Announcing these results, Ryanair’s Chief Executive, Michael O’Leary said in London today;
“These results demonstrate how robust Ryanair’s lowest fares business model is in Europe. Our fares are much lower than any other EU airline and our outstanding team of 1,900 people remain committed to relentlessly driving down air fares. As our people now form one of our largest shareholder blocks, I am delighted that their efforts are being rewarded, not just with higher pay and rapid promotion, but also with increasingly valuable share options. We will continue to lower costs and we will use these low costs and record profit margins to drive down fares even faster and stimulate rapid growth.
“Ryanair has - for the fifteenth year in a row - delivered increased profits, despite a 6% reduction in average fares, at a time when most of our competitors are reducing capacity and announcing losses. The market has suffered from high fuel prices, the war in Iraq, the impact of SARS and the continuing effect of the economic downturn in many European countries. Despite these difficult conditions Ryanair’s continued profitability stems from the fact that we have the lowest costs and the lowest air fares which no other European airline can match. I can think of no better way to prove our determination to lower air fares than to announce a record low fare seat sale. So this morning we released one million low fare seats at £19.99 and £29.99 one way for travel during the peak Summer months of June, July and August. Passengers should book these immediately at www.RYANAIR..COM because these record low prices, for peak Summer flights will be snapped up in record time.
“Shareholders should be aware that these results for the past 12 months have been exceptional. We have repeatedly stated that profit margins of almost 30% are a one off and non-sustainable. Our business plan remains (a) to grow traffic on average by 25% per annum and (b) maintain a profit (after tax) margin of approximately 20%. Obviously some years we will fall below these averages and some years - such as above - we will exceed them..

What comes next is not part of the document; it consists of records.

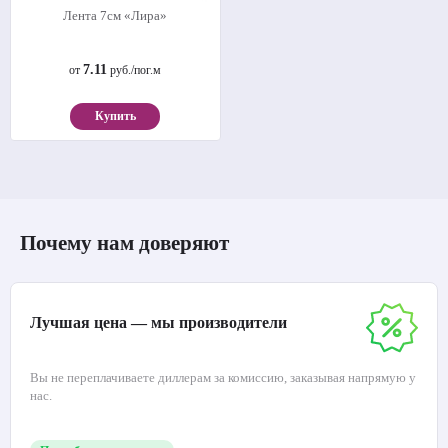
Лента 7см «Лира»
7.11
от
руб./пог.м
Купить
Почему нам доверяют
Лучшая цена — мы производители
Вы не переплачиваете диллерам за комиссию, заказывая напрямую у
нас.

“In recent months we have launched two new bases (Milan Bergamo and Stockholm Skavsta) and 12 former Buzz services among a total of 50 new routes. These new routes will generate abnormal traffic growth of 50% for the coming year. We will drive down fares (by more than our normal 5% target) and at this stage expect yields for the year to decline by at least 10% and possibly more depending on the extent to which Sterling weakens against the Euro. This is great news for our customers but bad news for competitors (many of whom are hoping that their fares will rise). With the launch of 50 new routes out of a total network of 125 load factors will also decline this year to about 80%. Our margins will also be diluted by the closure and relaunch of the Buzz operation (which was grounded for the entire month of April) and the negative impact of operating expensive BAe146 aircraft on certain routes which will be replaced by larger and lower cost Boeing 737-800’s next year.
“The last quarter of the year was also notable for a significant increase in our aircraft order with Boeing which was increased, at lower prices to 125 firm and 125 option aircraft. This is the largest ever order by any European airline for narrowbody aircraft. Ryanair intends to continue with the single aircraft fleet model which was pioneered by Southwest and which has proven so profitable for us over the past fifteen years. These aircraft give us the capacity to continue to grow (after this year) at about 25% per annum by opening up new bases and new routes from existing bases.

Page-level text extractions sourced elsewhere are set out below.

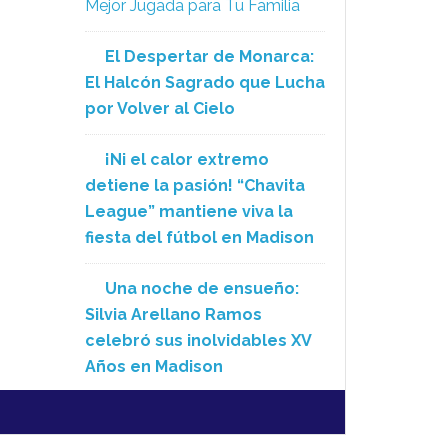
Mejor Jugada para Tu Familia
El Despertar de Monarca:
El Halcón Sagrado que Lucha
por Volver al Cielo
¡Ni el calor extremo
detiene la pasión! “Chavita
League” mantiene viva la
fiesta del fútbol en Madison
Una noche de ensueño:
Silvia Arellano Ramos
celebró sus inolvidables XV
Años en Madison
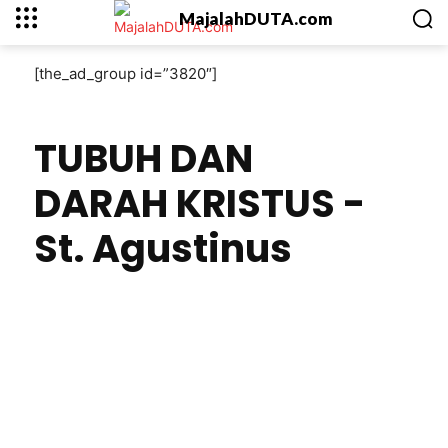
MajalahDUTA.com
[the_ad_group id=”3820″]
TUBUH DAN
DARAH KRISTUS -
St. Agustinus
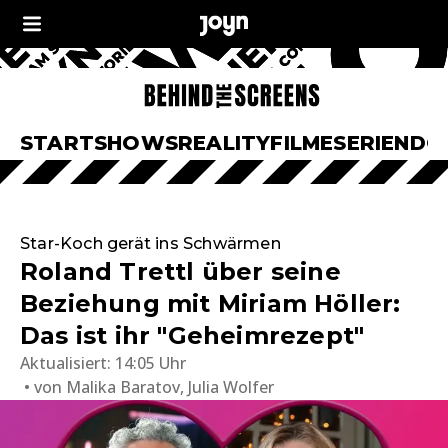
START
SHOWS
REALITY
FILME
SERIEN
DO
Star-Koch gerät ins Schwärmen
Roland Trettl über seine
Beziehung mit Miriam Höller:
Das ist ihr "Geheimrezept"
Aktualisiert:
14:05 Uhr
von
Malika Baratov, Julia Wolfer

“With up to 40 new airports and 9 potential new bases presently under negotiation we have more growth opportunities than we need for the next five years. We will continue to grow in a safe and controlled manner, and within the next three years we plan to carry more than 30 million international scheduled passengers per annum at which point we will overtake both Lufthansa and British Airways to become the largest international scheduled airline in the world. The fact that the largest international airline in Europe will also be the one offering the lowest fares and the best customer service (we are presently ranked No.1 in Europe for on-times, completions and fewest lost bags) is good news for European consumers and bad news for our higher fare competitors.

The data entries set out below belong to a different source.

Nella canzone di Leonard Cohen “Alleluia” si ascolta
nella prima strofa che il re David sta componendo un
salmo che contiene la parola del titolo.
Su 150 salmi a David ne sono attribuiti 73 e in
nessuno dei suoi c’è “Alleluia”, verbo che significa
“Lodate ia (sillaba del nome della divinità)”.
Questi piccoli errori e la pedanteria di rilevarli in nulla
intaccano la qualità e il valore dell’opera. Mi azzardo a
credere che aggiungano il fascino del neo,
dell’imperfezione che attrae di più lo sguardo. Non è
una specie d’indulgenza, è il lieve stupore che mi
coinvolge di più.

“It is depressing - yet again - to record that Ireland continues to be the only country in Europe to miss out on this extraordinary traffic and tourism growth. We are still waiting for the Irish Government to stop talking about competition and start doing something about it. The development of competing terminals and the splitting up of the Aer Rianta monopoly has received further support from the Government appointed Committee of “Wisemen”, the Irish Hotels Federation, Aer Lingus - the Irish State airline - and the Government’s own tourism review group. At a time when the Irish Prime Minister has recently called for greater competitiveness in every area of Irish life, one would think that he would at least set an example by breaking up his own airport monopoly and we again call on him to get on with it. It’s time for less talk and more action from this Government if the Irish tourism industry is to be rescued.
“Our business in the current quarter continues to grow very strongly. As we announced this morning, traffic for the month of May - with the inclusion for the first month of the former Buzz routes - was 53% greater than May last year. We have driven down yields by 15% during the month, of which 5% points is due to the weakness in Sterling against the Euro. I personally expect no near term improvement in either the low fare environment or the strength of the Euro, and believe therefore that yields for the year will continue to be 10% to 15% lower than last year. However this negative revenue effect (of weaker Sterling) will be partially compensated by lower Sterling costs. In addition the strength of the Euro against the Dollar will substantially lower costs of aircraft acquisitions, fuel and spares over the coming years.
“Looking forward we remain confident of another successful year for Ryanair during which we will deliver substantial traffic growth. Even though we will drive down fares and yields we expect to maintain our normal profit margins of just over 20% and record our sixteenth consecutive year with a material increase in profits.